Exercise details – Every entry below is to be copied exactly, apart from any picture it holds.

Records shown –
- Opening Delimiter -

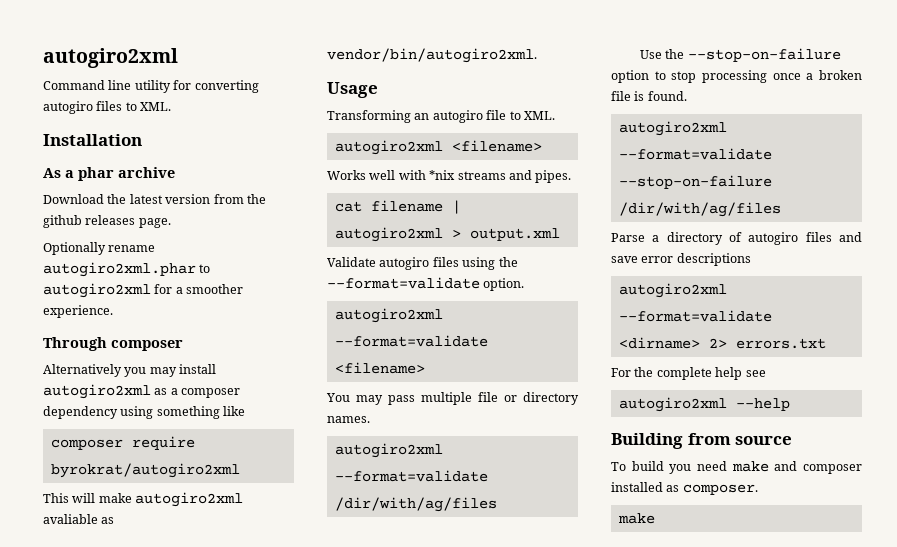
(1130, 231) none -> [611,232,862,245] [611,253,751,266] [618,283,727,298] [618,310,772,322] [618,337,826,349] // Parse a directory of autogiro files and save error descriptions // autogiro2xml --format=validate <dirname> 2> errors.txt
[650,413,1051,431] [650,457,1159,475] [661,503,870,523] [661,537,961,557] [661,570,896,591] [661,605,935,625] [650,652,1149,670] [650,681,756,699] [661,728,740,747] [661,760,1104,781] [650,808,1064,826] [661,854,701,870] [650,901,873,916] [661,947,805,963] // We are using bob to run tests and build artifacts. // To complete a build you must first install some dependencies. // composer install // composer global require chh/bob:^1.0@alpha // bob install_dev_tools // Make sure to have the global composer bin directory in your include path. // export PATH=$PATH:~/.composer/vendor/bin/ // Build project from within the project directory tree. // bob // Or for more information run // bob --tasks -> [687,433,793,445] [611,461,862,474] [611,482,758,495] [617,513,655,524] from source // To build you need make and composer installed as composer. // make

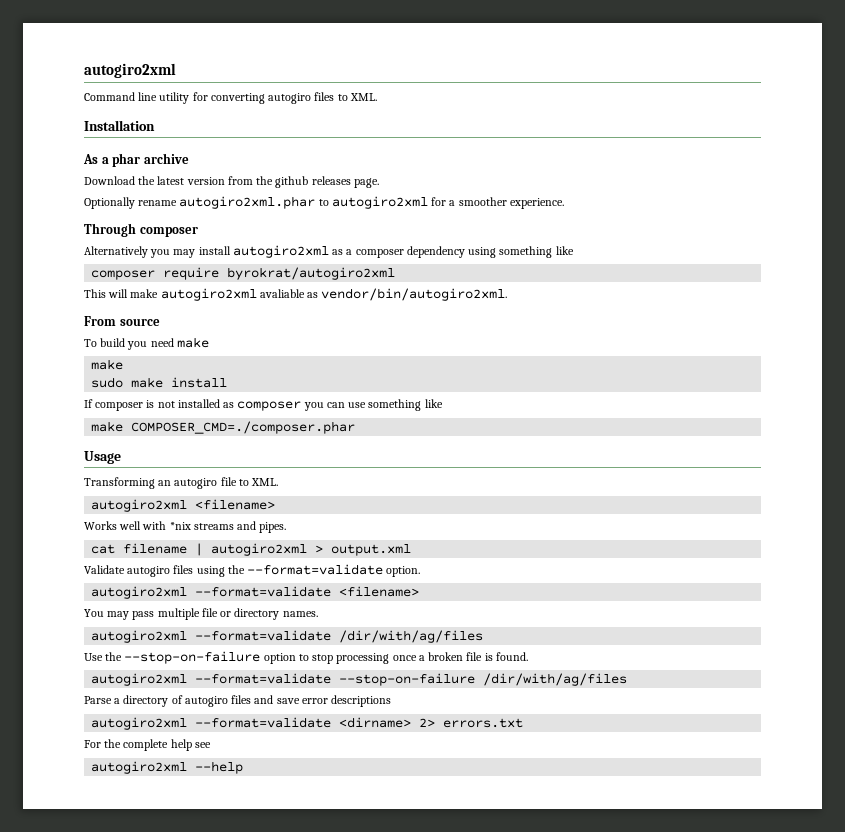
(537, 55) none -> [84,316,160,326] [84,337,209,350] [91,359,124,370] [91,377,228,388] [84,399,443,411] [91,421,356,434] // From source // To build you need make // make // sudo make install // If composer is not installed as composer you can use something like // make COMPOSER_CMD=./composer.phar
[611,433,793,449] [611,461,862,474] [611,482,758,495] [617,513,655,524] // Building from source // To build you need make and composer installed as composer. // make -> (244, 767) none

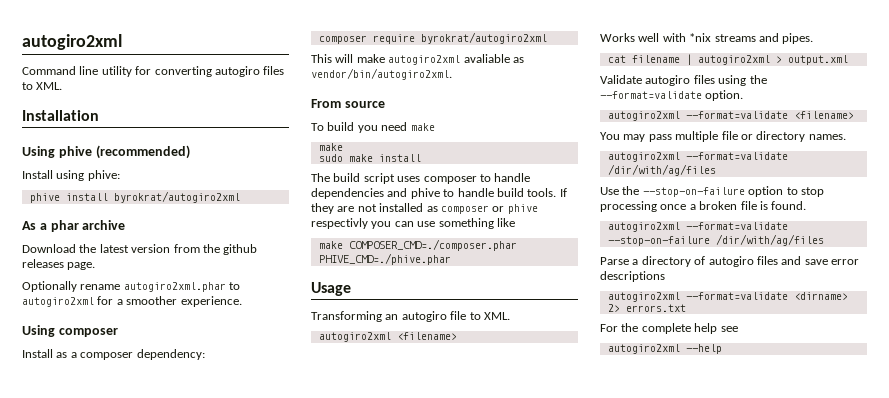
(155, 125) none -> [22,145,190,159] [22,170,120,181] [29,191,240,203] // Using phive (recommended) // Install using phive: // phive install byrokrat/autogiro2xml
[84,223,136,237] Through -> [22,325,55,337] Using
[84,245,574,258] Alternatively you may install autogiro2xml as a composer dependency using something like -> [22,349,205,360] Install as a composer dependency:
[84,399,155,411] If composer is -> [311,173,531,184] [311,188,567,199] [311,203,355,214] The build script uses composer to handle dependencies and phive to handle build tools. If they are
(302, 406) none -> [492,204,538,214] [311,218,368,229] or phive respectivly
(356, 427) none -> [318,253,451,265] PHIVE_CMD=./phive.phar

- Closing Delimiter -

Answer space –
(1130, 231) none -> [611,232,862,245] [611,253,751,266] [618,283,727,298] [618,310,772,322] [618,337,826,349] // Parse a directory of autogiro files and save error descriptions // autogiro2xml --format=validate <dirname> 2> errors.txt
[650,413,1051,431] [650,457,1159,475] [661,503,870,523] [661,537,961,557] [661,570,896,591] [661,605,935,625] [650,652,1149,670] [650,681,756,699] [661,728,740,747] [661,760,1104,781] [650,808,1064,826] [661,854,701,870] [650,901,873,916] [661,947,805,963] // We are using bob to run tests and build artifacts. // To complete a build you must first install some dependencies. // composer install // composer global require chh/bob:^1.0@alpha // bob install_dev_tools // Make sure to have the global composer bin directory in your include path. // export PATH=$PATH:~/.composer/vendor/bin/ // Build project from within the project directory tree. // bob // Or for more information run // bob --tasks -> [687,433,793,445] [611,461,862,474] [611,482,758,495] [617,513,655,524] from source // To build you need make and composer installed as composer. // make

(537, 55) none -> [84,316,160,326] [84,337,209,350] [91,359,124,370] [91,377,228,388] [84,399,443,411] [91,421,356,434] // From source // To build you need make // make // sudo make install // If composer is not installed as composer you can use something like // make COMPOSER_CMD=./composer.phar
[611,433,793,449] [611,461,862,474] [611,482,758,495] [617,513,655,524] // Building from source // To build you need make and composer installed as composer. // make -> (244, 767) none

(155, 125) none -> [22,145,190,159] [22,170,120,181] [29,191,240,203] // Using phive (recommended) // Install using phive: // phive install byrokrat/autogiro2xml
[84,223,136,237] Through -> [22,325,55,337] Using
[84,245,574,258] Alternatively you may install autogiro2xml as a composer dependency using something like -> [22,349,205,360] Install as a composer dependency:
[84,399,155,411] If composer is -> [311,173,531,184] [311,188,567,199] [311,203,355,214] The build script uses composer to handle dependencies and phive to handle build tools. If they are
(302, 406) none -> [492,204,538,214] [311,218,368,229] or phive respectivly
(356, 427) none -> [318,253,451,265] PHIVE_CMD=./phive.phar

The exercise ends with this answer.